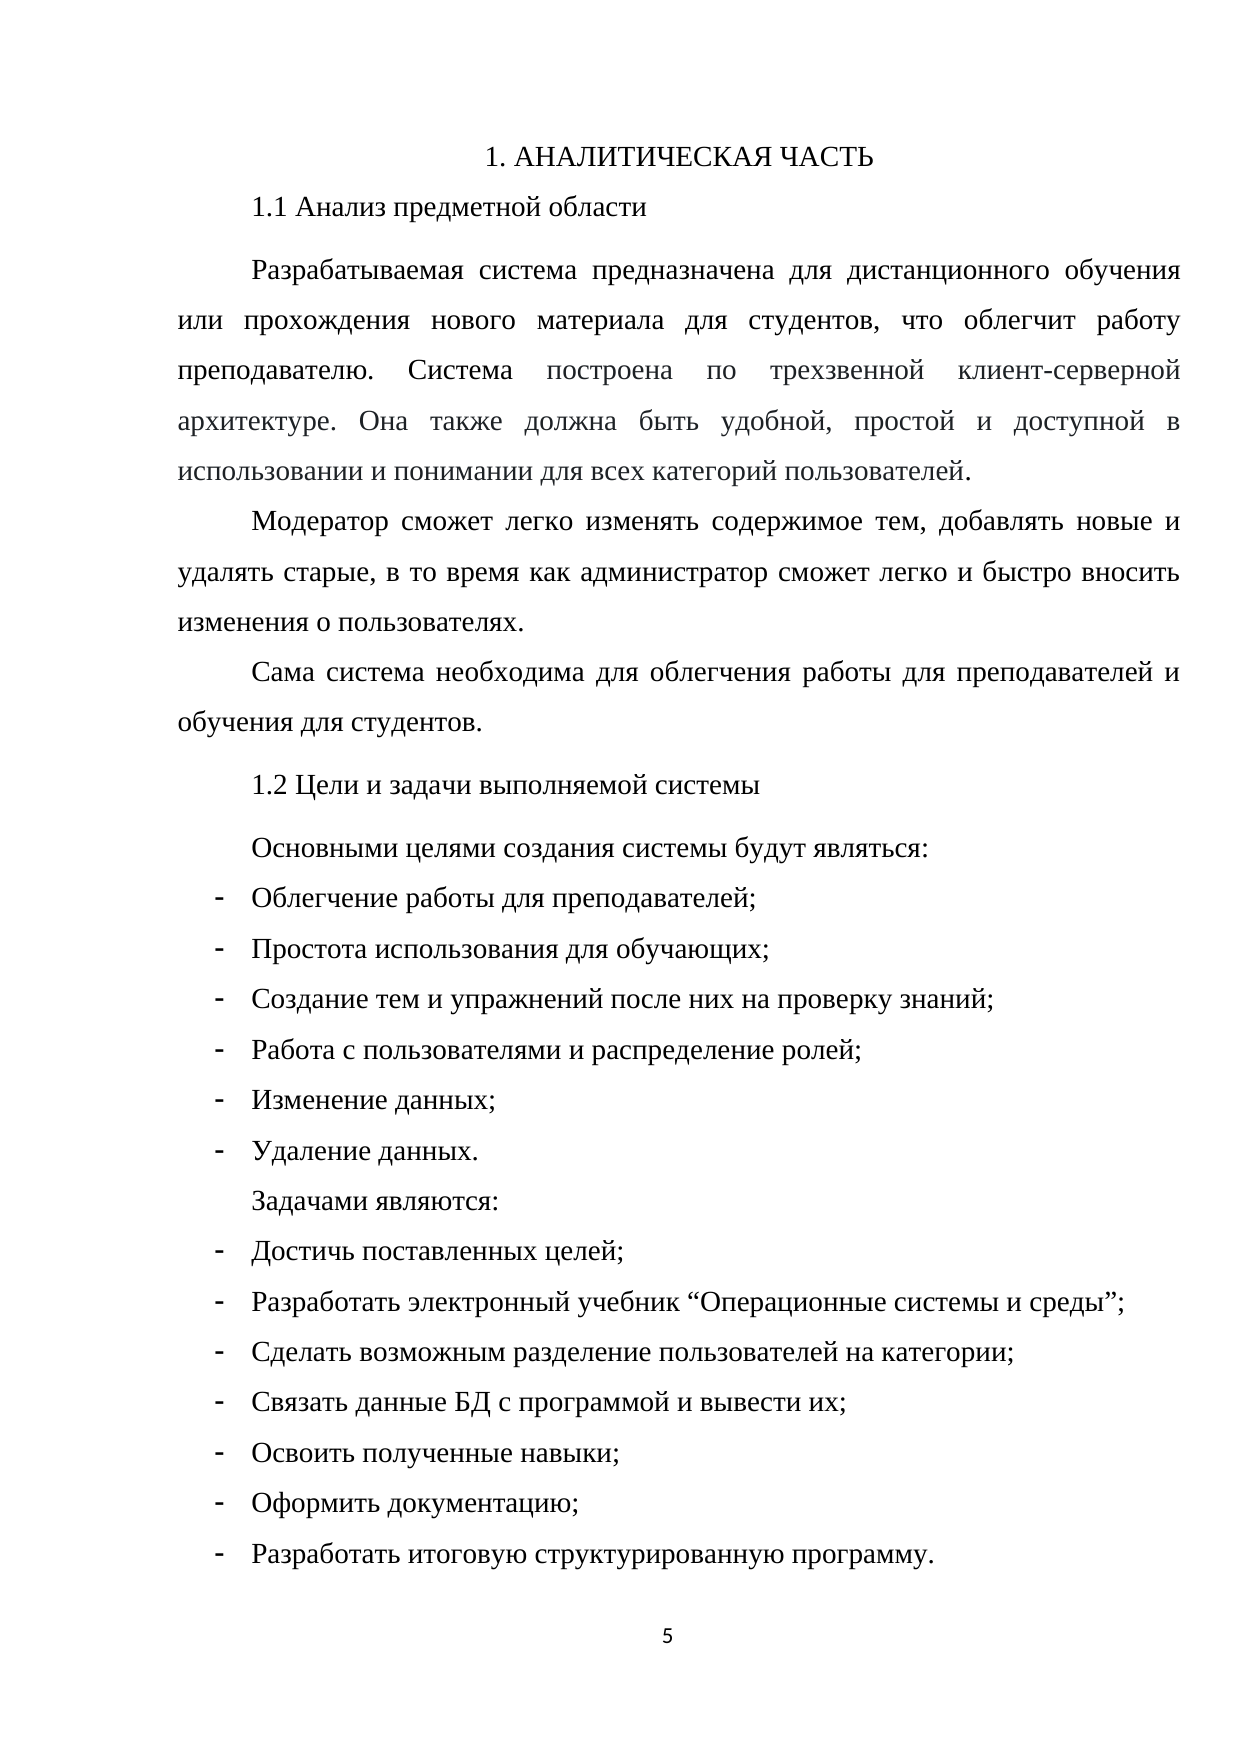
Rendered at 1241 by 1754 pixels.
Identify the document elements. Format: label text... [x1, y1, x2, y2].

list Связать данные БД с программой и вывести их; [214, 1384, 1181, 1418]
text 1. АНАЛИТИЧЕСКАЯ ЧАСТЬ [177, 139, 1181, 172]
text Задачами являются: [177, 1183, 1181, 1217]
list Удаление данных. [214, 1133, 1181, 1166]
list Простота использования для обучающих; [214, 931, 1181, 964]
text Сама система необходима для облегчения работы для преподавателей и обучения для студентов. [177, 654, 1181, 738]
list Разработать электронный учебник “Операционные системы и среды”; [214, 1284, 1181, 1317]
text 1.2 Цели и задачи выполняемой системы [177, 767, 1181, 801]
list Достичь поставленных целей; [214, 1233, 1181, 1267]
list Облегчение работы для преподавателей; [214, 881, 1181, 914]
text Основными целями создания системы будут являться: [177, 830, 1181, 864]
list Изменение данных; [214, 1082, 1181, 1116]
list Разработать итоговую структурированную программу. [214, 1536, 1181, 1569]
list Создание тем и упражнений после них на проверку знаний; [214, 981, 1181, 1015]
list Освоить полученные навыки; [214, 1435, 1181, 1469]
text 1.1 Анализ предметной области [177, 189, 1181, 222]
list Сделать возможным разделение пользователей на категории; [214, 1334, 1181, 1368]
list Оформить документацию; [214, 1485, 1181, 1519]
text Модератор сможет легко изменять содержимое тем, добавлять новые и удалять старые, в то время как администратор сможет легко и быстро вносить изменения о пользователях. [177, 503, 1181, 637]
list Работа с пользователями и распределение ролей; [214, 1032, 1181, 1065]
text Разрабатываемая система предназначена для дистанционного обучения или прохождения нового материала для студентов, что облегчит работу преподавателю. Система построена по трехзвенной клиент-серверной архитектуре. Она также должна быть удобной, простой и доступной в использовании и понимании для всех категорий пользователей. [177, 252, 1181, 487]
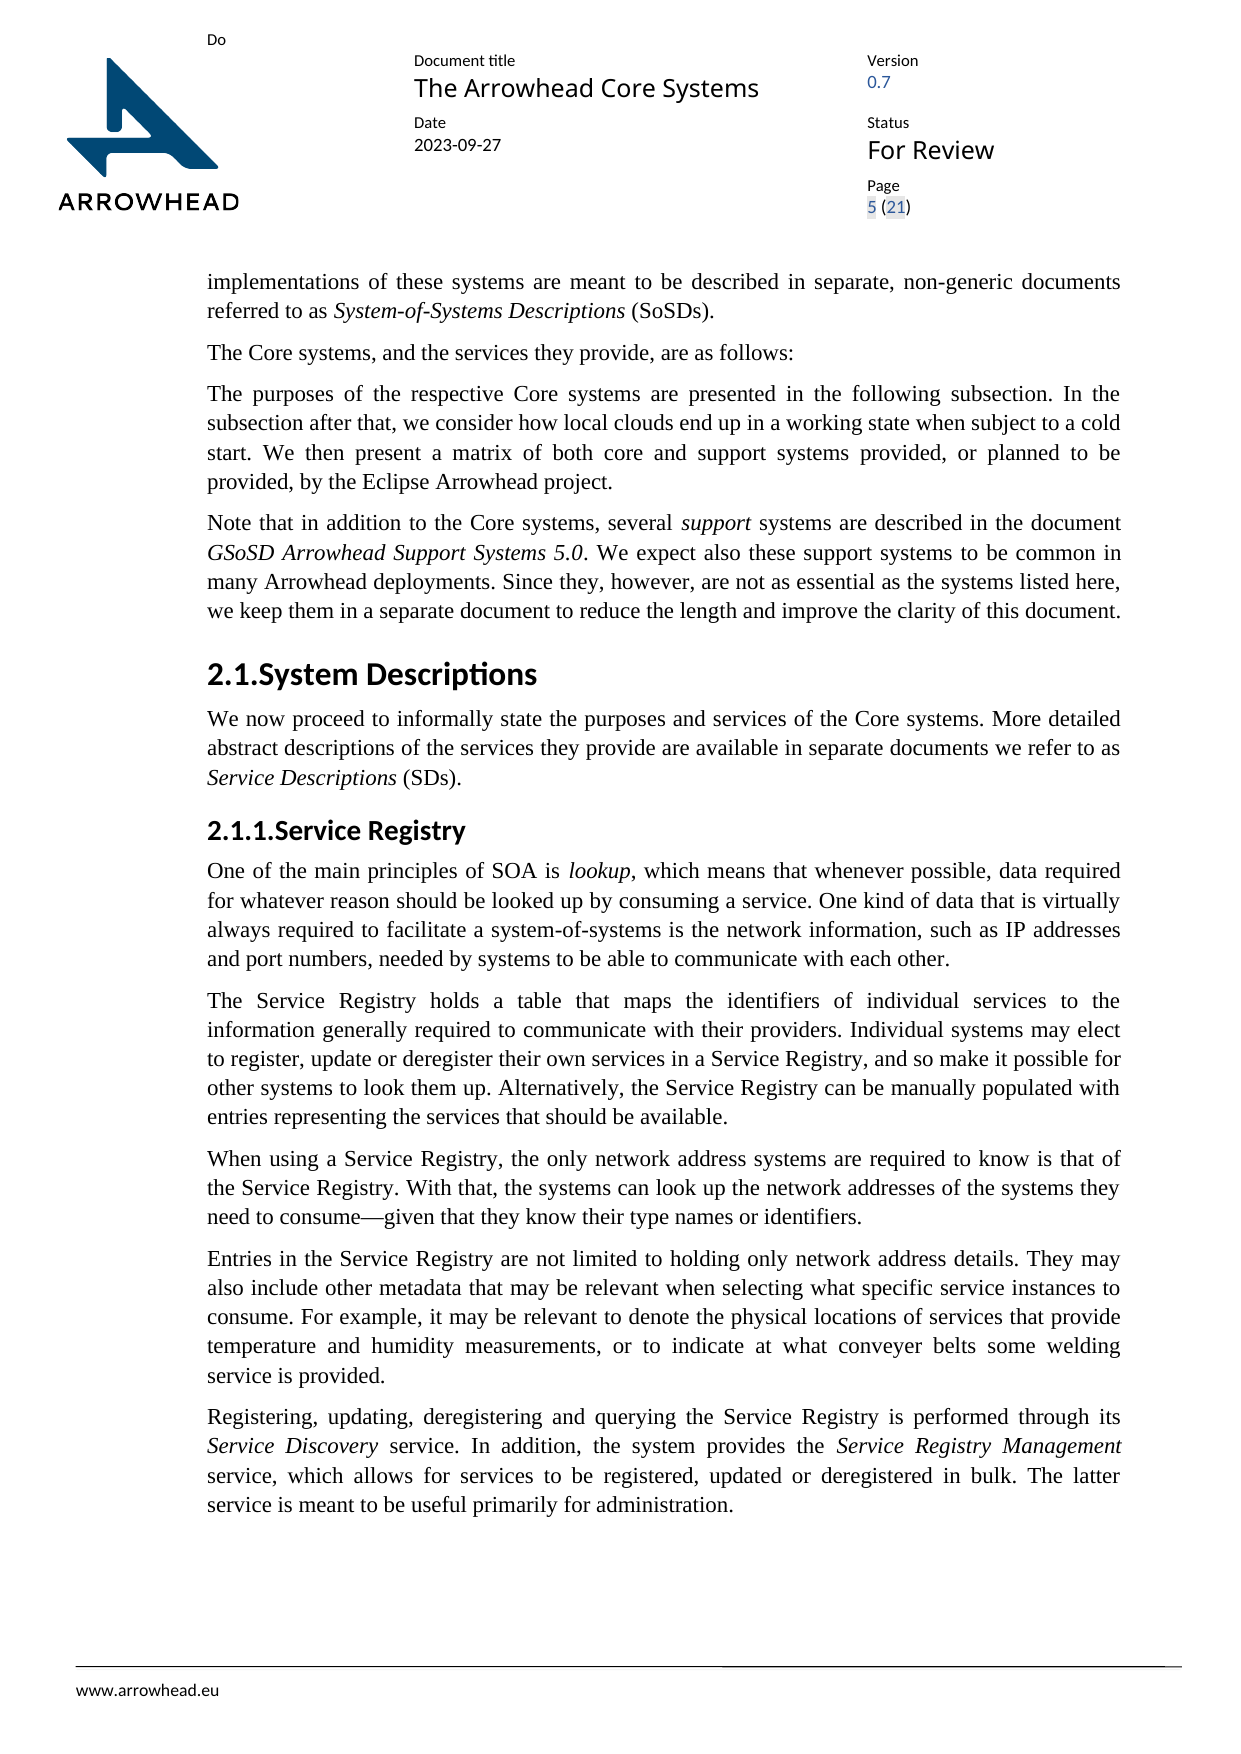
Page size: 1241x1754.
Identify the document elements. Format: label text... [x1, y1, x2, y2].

TASK: A faithful copy of all the data above is required, printed exactly and with no pictures.

SOLUTION:
Rendered at 1241 by 1754 pixels.
Identify the document elements. Format: label text... [x1, y1, x2, y2].

list Связать данные БД с программой и вывести их; [214, 1384, 1181, 1418]
text 1. АНАЛИТИЧЕСКАЯ ЧАСТЬ [177, 139, 1181, 172]
text Задачами являются: [177, 1183, 1181, 1217]
list Удаление данных. [214, 1133, 1181, 1166]
list Простота использования для обучающих; [214, 931, 1181, 964]
text Сама система необходима для облегчения работы для преподавателей и обучения для студентов. [177, 654, 1181, 738]
list Разработать электронный учебник “Операционные системы и среды”; [214, 1284, 1181, 1317]
text 1.2 Цели и задачи выполняемой системы [177, 767, 1181, 801]
list Достичь поставленных целей; [214, 1233, 1181, 1267]
list Облегчение работы для преподавателей; [214, 881, 1181, 914]
text Основными целями создания системы будут являться: [177, 830, 1181, 864]
list Изменение данных; [214, 1082, 1181, 1116]
list Разработать итоговую структурированную программу. [214, 1536, 1181, 1569]
list Создание тем и упражнений после них на проверку знаний; [214, 981, 1181, 1015]
list Освоить полученные навыки; [214, 1435, 1181, 1469]
text 1.1 Анализ предметной области [177, 189, 1181, 222]
list Сделать возможным разделение пользователей на категории; [214, 1334, 1181, 1368]
list Оформить документацию; [214, 1485, 1181, 1519]
text Модератор сможет легко изменять содержимое тем, добавлять новые и удалять старые, в то время как администратор сможет легко и быстро вносить изменения о пользователях. [177, 503, 1181, 637]
list Работа с пользователями и распределение ролей; [214, 1032, 1181, 1065]
text Разрабатываемая система предназначена для дистанционного обучения или прохождения нового материала для студентов, что облегчит работу преподавателю. Система построена по трехзвенной клиент-серверной архитектуре. Она также должна быть удобной, простой и доступной в использовании и понимании для всех категорий пользователей. [177, 252, 1181, 487]
Page size: 1241x1754.
Identify the document elements. Format: label text... [x1, y1, x2, y2].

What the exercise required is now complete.